Exp Ther Med. 2017 Nov;14(5):5143-5148. doi: 10.3892/etm.2017.5199. Epub 2017 Sep 22.
() is one of the most frequently isolated pathogens in neonatal cases of early and late-onset sepsis. Drug resistance profiles and carriage of toxin genes may affect the treatment and outcome of an infection. The present study aimed to determine the antimicrobial resistance patterns and frequencies of the toxin-associated genes conserved virulence factor B (CvfB), staphylococcal enterotoxin Q (SEQ) and staphylococcal enterotoxin K (SEK) among isolates recovered from paediatric patients with bloodstream infections (BSIs) in Guangzhou (China). Of the 53 isolates, 43.4% were methicillin-resistant (MRSA), and resistance rates to penicillin, erythromycin, clindamycin, trimethoprim/sulfamethoxazole, tetracycline, and ciprofloxacin of 92.5, 66.0, 62.3, 13.2, 20.8 and 1.9% were recorded, respectively. However, no resistance to nitrofurantoin, dalfopristin/quinupristin, rifampicin, gentamicin, linezolid or vancomycin was detected. Resistance to erythromycin, clindamycin and tetracycline in the MRSA group was significantly higher than that in the methicillin-susceptible (MSSA) group. No significant differences in antimicrobial resistance patterns were noted between two age groups (≤1 year and >1 year). The proportion of isolates positive for CvfB, SEQ and SEK was 100, 34.0 and 35.8%, respectively, with 24.5% (13/53) of strains carrying all three genes. Compared with those in MSSA isolates, the rates of SEK, SEQ and SEK + SEQ carriage among MRSA isolates were significantly higher. Correlations were identified between the carriage of SEQ, SEK and SEQ + SEK genes and MRSA (contingency coefficient 0.500, 0.416, 0.546, respectively; P<0.01). In conclusion, MRSA isolated from the blood of paediatric patients with BSIs not only exhibited higher rates of antimicrobial resistance than MSSA from the same source, but also more frequently harboured SEK and SEQ genes. The combination of the two aspects influenced the dissemination of MRSA among children. The present study clarified the characteristics of BSI-associated and enhanced the current understanding of the pathogenicity and treatment of MRSA.

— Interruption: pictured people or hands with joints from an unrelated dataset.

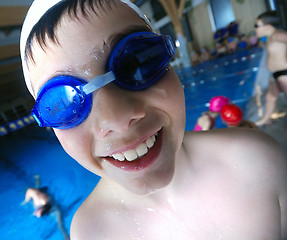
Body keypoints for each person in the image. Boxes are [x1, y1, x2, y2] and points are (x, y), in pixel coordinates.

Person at [20, 1, 287, 239]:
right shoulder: (91, 231)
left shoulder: (257, 160)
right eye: (62, 104)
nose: (117, 119)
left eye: (137, 61)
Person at [254, 11, 287, 126]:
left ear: (267, 26)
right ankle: (265, 119)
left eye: (257, 26)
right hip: (276, 74)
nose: (255, 29)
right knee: (270, 97)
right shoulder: (269, 37)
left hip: (284, 73)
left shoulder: (278, 35)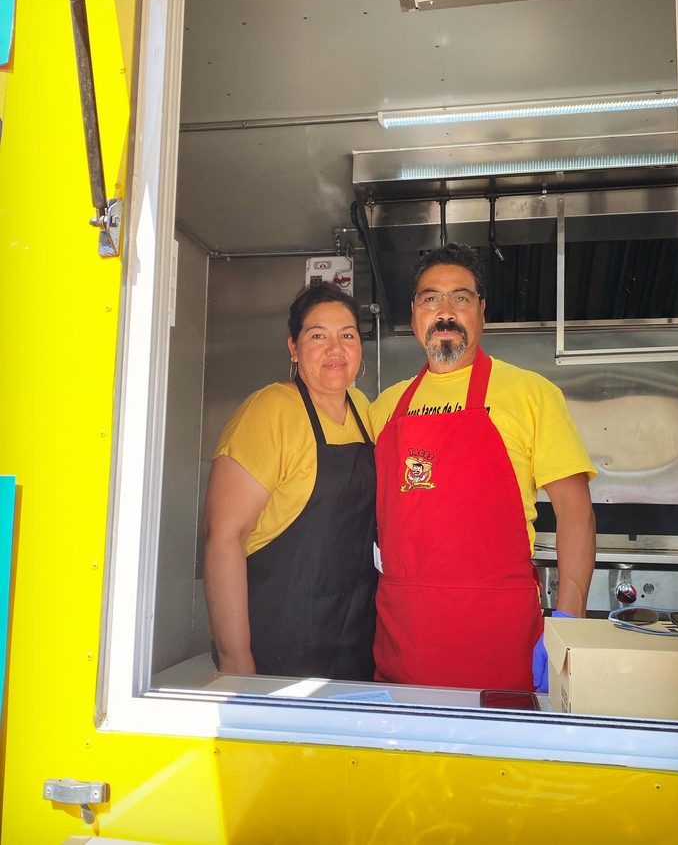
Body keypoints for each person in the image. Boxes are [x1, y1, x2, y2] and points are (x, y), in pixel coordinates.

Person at [369, 244, 596, 693]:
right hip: (403, 639)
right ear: (415, 313)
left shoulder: (532, 394)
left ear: (481, 311)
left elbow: (576, 511)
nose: (446, 311)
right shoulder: (384, 407)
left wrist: (568, 623)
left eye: (462, 298)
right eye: (431, 298)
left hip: (499, 639)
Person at [203, 282, 377, 680]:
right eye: (318, 336)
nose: (336, 349)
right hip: (277, 642)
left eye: (347, 335)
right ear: (294, 349)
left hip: (352, 640)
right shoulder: (270, 411)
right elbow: (222, 536)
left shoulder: (364, 410)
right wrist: (235, 659)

()是早发型和晚发型败血症新生儿病例中最常分离出的病原体之一。耐药谱和毒素基因携带情况可能会影响感染的治疗和结果。本研究旨在确定从中国广州患有血流感染(BSI)的儿科患者中分离出的菌株中,与毒素相关的基因保守毒力因子B(CvfB)、葡萄球菌肠毒素Q(SEQ)和葡萄球菌肠毒素K(SEK)的抗菌耐药模式和频率。在53株分离株中,43.4%为耐甲氧西林金黄色葡萄球菌(MRSA),对青霉素、红霉素、克林霉素、甲氧苄啶/磺胺甲恶唑、四环素和环丙沙星的耐药率分别为92.5%、66.0%、62.3%、13.2%、20.8%和1.9%。然而,未检测到对呋喃妥因、达福普汀/奎奴普汀、利福平、庆大霉素、利奈唑胺或万古霉素的耐药性。MRSA组对红霉素、克林霉素和四环素的耐药率显著高于甲氧西林敏感金黄色葡萄球菌(MSSA)组。两个年龄组(≤1岁和>1岁)之间的抗菌耐药模式没有显著差异。CvfB、SEQ和SEK阳性分离株的比例分别为100%、34.0%和35.8%,24.5%(13/53)的菌株携带所有三个基因。与MSSA分离株相比,MRSA分离株中SEK、SEQ和SEK+SEQ携带率显著更高。确定了SEQ、SEK和SEQ+SEK基因携带与MRSA之间的相关性(列联系数分别为0.500、0.416、0.546;P<0.01)。总之,从患有BSI的儿科患者血液中分离出的MRSA不仅比同一来源的MSSA表现出更高的抗菌耐药率,而且更频繁地携带SEK和SEQ基因。这两个方面的结合影响了MRSA在儿童中的传播。本研究阐明了BSI相关的特征,并增强了目前对MRSA致病性和治疗的理解。